Kells, tired before the middle of the afternoon, and he would have fallen from his saddle but for the support of his fellows. One by one they held him up. And it was not easy work to ride alongside, holding him up. Joan observed that Gulden did not offer his services. He seemed a part of this gang, yet not of it. Joan never lost a feeling of his presence behind her, and from time to time, when he rode closer, the feeling grew stronger. Toward the close of that afternoon she became aware of Gulden's strange attention. And when a halt was made for camp she dreaded something nameless.
This halt occurred early, before sunset, and had been necessitated by the fact that Kells was fainting. They laid him out on blankets, with his head in his saddle. Joan tended him, and he recovered somewhat, though he lacked the usual keenness.
It was a busy hour with saddles, packs, horses, with wood to cut and fire to build and meal to cook. Kells drank thirstily, but refused food.
“Joan,” he whispered, at an opportune moment, “I'm only tired—dead for sleep. You stay beside me. Wake me quick—if you want to!”

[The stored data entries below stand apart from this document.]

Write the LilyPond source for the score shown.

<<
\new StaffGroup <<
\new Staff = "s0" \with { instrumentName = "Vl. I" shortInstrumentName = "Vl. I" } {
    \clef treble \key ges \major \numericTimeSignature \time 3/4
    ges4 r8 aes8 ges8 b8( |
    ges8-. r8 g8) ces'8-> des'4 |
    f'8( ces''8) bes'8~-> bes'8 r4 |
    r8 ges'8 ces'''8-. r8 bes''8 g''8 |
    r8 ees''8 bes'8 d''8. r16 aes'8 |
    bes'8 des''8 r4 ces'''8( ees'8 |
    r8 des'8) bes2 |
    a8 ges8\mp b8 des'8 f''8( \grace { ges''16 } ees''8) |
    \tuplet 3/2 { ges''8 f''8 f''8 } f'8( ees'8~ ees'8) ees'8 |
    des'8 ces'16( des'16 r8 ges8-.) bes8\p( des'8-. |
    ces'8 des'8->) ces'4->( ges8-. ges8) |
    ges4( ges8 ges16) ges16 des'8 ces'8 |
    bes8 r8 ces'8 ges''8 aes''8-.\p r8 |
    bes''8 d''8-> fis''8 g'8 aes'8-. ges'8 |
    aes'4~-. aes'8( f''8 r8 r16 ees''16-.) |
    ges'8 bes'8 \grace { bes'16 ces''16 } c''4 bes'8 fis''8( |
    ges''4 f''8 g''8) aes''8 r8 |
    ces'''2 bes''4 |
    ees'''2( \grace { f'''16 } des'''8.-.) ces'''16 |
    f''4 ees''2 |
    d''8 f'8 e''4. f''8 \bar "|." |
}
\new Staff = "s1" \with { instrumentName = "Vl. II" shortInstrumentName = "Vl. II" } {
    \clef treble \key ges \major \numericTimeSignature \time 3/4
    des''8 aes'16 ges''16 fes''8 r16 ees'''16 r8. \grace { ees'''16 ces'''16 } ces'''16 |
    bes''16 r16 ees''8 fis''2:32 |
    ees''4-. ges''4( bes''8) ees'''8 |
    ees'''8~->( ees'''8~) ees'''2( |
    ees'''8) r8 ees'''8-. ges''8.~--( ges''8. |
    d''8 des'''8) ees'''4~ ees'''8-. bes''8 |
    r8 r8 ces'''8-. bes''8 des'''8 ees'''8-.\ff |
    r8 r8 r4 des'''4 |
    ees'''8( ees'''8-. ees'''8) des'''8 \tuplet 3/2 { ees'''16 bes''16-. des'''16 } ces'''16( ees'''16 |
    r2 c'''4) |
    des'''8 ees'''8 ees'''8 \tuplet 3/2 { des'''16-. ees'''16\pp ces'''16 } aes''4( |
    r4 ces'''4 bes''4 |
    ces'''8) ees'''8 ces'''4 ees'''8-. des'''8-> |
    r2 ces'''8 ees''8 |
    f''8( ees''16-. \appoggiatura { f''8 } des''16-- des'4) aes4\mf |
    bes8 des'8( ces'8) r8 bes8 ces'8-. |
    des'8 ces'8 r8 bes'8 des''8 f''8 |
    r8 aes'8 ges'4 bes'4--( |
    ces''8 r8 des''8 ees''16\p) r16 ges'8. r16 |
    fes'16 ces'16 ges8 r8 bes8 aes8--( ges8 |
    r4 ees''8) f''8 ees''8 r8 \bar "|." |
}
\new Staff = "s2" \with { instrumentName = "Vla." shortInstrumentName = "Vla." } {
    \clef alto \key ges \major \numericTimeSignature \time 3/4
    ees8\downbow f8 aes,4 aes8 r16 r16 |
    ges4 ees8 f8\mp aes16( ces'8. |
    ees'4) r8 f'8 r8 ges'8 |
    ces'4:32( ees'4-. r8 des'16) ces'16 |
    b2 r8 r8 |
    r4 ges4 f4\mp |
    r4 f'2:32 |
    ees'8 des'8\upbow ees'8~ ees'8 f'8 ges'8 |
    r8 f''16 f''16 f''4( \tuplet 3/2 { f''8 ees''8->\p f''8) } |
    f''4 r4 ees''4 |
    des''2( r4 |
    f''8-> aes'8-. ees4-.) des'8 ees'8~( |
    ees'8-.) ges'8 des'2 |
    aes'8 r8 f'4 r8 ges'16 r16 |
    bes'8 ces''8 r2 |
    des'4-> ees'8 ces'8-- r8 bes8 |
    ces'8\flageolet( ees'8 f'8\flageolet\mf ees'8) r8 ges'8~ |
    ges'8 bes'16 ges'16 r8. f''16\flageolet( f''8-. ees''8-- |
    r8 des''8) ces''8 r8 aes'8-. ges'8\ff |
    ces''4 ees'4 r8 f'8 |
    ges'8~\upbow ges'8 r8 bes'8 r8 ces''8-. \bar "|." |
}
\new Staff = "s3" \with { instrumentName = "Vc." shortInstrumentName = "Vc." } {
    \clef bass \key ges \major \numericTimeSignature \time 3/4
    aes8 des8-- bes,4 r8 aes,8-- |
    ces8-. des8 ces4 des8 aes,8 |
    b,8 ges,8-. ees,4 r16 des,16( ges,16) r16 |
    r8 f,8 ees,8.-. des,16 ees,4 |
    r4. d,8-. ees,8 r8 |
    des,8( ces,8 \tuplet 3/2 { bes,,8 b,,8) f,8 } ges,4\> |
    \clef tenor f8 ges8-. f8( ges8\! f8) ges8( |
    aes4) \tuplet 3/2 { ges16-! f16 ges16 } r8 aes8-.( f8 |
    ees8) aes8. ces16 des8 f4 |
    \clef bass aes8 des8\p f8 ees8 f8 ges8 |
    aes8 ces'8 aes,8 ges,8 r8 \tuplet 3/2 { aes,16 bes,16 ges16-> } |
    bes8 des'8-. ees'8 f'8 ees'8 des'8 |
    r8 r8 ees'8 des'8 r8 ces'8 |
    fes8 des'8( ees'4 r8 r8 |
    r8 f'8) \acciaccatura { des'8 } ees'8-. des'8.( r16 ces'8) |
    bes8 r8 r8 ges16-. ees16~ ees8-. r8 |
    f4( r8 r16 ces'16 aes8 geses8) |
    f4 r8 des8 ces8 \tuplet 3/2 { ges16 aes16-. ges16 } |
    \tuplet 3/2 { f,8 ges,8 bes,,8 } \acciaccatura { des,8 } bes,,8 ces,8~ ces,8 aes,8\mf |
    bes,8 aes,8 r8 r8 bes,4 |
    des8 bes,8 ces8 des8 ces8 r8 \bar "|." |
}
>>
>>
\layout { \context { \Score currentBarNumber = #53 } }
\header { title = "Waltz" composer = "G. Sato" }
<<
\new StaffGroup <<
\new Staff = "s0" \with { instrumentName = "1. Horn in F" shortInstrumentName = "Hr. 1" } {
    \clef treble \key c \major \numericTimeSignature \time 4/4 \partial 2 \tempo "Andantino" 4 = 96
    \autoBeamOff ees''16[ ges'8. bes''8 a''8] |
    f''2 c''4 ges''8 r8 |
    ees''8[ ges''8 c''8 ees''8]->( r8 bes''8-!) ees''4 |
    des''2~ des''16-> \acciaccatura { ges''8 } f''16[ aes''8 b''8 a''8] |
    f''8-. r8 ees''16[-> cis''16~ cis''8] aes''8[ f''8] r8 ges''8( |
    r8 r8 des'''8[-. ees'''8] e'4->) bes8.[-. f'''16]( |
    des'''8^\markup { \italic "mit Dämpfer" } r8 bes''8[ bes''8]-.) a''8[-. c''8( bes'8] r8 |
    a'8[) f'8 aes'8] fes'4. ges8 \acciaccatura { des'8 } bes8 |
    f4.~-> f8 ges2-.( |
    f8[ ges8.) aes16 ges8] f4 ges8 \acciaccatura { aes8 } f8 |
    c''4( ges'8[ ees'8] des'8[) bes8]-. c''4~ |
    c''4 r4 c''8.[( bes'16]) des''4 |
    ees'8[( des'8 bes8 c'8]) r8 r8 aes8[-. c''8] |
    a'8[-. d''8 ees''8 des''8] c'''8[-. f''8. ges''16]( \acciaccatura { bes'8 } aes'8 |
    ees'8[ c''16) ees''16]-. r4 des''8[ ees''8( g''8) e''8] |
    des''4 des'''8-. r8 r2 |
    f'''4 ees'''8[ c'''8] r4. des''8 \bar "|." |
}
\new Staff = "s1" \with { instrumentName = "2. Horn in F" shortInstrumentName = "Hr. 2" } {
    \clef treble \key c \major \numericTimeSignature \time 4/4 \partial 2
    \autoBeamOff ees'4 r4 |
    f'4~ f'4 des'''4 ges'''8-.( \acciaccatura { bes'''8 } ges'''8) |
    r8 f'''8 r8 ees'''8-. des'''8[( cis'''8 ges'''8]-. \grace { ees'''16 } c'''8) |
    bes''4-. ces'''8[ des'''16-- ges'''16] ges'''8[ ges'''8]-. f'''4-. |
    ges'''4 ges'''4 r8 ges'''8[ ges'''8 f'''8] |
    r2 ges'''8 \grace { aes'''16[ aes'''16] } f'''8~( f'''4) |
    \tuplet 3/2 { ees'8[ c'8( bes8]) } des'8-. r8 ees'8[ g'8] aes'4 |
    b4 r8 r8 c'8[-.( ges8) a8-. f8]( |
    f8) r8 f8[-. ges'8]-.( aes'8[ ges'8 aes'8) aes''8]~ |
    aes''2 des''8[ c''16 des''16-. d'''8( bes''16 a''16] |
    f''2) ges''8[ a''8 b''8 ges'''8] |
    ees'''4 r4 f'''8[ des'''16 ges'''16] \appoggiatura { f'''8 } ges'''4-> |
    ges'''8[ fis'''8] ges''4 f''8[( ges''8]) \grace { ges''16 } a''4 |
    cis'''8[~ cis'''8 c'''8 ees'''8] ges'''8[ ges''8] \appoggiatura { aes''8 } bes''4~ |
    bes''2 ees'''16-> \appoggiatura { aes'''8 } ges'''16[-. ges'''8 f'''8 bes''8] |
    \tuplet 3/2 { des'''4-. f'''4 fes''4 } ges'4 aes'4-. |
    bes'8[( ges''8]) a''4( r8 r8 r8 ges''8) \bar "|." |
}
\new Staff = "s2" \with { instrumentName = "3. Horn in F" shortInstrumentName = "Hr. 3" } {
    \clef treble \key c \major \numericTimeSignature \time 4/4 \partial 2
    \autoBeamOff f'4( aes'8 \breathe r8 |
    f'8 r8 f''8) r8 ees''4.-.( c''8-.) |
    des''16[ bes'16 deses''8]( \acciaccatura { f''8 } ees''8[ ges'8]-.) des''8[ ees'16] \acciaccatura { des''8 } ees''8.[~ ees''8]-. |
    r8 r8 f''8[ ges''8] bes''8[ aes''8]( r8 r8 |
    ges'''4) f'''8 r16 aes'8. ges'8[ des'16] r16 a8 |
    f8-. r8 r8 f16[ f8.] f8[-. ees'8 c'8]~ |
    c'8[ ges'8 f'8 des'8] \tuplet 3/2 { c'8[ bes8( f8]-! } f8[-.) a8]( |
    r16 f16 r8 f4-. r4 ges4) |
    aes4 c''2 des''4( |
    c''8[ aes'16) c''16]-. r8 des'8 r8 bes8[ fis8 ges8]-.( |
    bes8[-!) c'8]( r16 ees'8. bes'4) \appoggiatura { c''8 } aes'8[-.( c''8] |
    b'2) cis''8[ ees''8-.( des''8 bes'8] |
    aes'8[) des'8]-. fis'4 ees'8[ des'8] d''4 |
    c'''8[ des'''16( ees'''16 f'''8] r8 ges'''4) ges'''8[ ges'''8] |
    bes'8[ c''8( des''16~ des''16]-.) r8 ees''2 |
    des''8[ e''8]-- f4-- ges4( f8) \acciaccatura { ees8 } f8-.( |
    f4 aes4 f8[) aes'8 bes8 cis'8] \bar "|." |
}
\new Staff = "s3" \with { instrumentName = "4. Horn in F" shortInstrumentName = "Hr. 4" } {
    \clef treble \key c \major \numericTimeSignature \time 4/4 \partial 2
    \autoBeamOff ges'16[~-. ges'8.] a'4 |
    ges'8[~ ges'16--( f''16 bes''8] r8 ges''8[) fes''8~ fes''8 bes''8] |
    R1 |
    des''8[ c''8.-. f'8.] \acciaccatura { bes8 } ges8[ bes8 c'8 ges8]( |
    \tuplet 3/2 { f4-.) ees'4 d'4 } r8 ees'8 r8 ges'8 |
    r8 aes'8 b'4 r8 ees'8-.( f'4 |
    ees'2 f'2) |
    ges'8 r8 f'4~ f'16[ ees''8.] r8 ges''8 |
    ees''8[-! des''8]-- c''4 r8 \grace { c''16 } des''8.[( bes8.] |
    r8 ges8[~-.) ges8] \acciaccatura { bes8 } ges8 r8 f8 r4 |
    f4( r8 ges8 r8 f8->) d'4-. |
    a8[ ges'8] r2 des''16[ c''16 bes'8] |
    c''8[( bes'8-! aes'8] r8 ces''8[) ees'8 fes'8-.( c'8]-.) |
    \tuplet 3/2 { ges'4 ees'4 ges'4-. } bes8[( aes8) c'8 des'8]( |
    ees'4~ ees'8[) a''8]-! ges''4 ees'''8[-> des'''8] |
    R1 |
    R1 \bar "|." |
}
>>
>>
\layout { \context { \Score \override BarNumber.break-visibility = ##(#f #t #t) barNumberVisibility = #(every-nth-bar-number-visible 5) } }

He closed his eyes wearily, without explaining, and soon slumbered. Joan did not choose to allow these men to see that she feared them or distrusted them or disliked them. She ate with them beside the fire. And this was their first opportunity to be close to her. The fact had an immediate and singular influence. Joan had no vanity, though she knew she was handsome. She forced herself to be pleasant, agreeable, even sweet. Their response was instant and growing. At first they were bold, then familiar and coarse. For years she had been used to rough men of the camps. These however, were different, and their jokes and suggestions had no effect because they were beyond her. And when this became manifest to them that aspect of their relation to her changed. She grasped the fact intuitively, and then she verified it by proof. Her heart beat strong and high. If she could hide her hate, her fear, her abhorrence, she could influence these wild men. But it all depended upon her charm, her strangeness, her femininity. Insensibly they had been influenced, and it proved that in the worst of men there yet survived some good. Gulden alone presented a contrast and a problem. He appeared aware of her presence while he sat there eating like a wolf, but it was as if she were only an object. The man watched as might have an animal.
Her experience at the camp-fire meal inclined her to the belief that, if there were such a possibility as her being safe at all, it would be owing to an unconscious and friendly attitude toward the companions she had been forced to accept. Those men were pleased, stirred at being in her vicinity. Joan came to a melancholy and fearful cognizance of her attraction. While at home she seldom had borne upon her a reality—that she was a woman. Her place, her person were merely natural. Here it was all different. To these wild men, developed by loneliness, fierce-blooded, with pulses like whips, a woman was something that thrilled, charmed, soothed, that incited a strange, insatiable, inexplicable hunger for the very sight of her. They did not realize it, but Joan did.
Presently Joan finished her supper and said: “I'll go hobble my horse. He strays sometimes.”
“Shore I'll go, miss,” said Bate Wood. He had never called her Mrs. Kells, but Joan believed he had not thought of the significance. Hardened old ruffian that he was. Joan regarded him as the best of a bad lot. He had lived long, and some of his life had not been bad.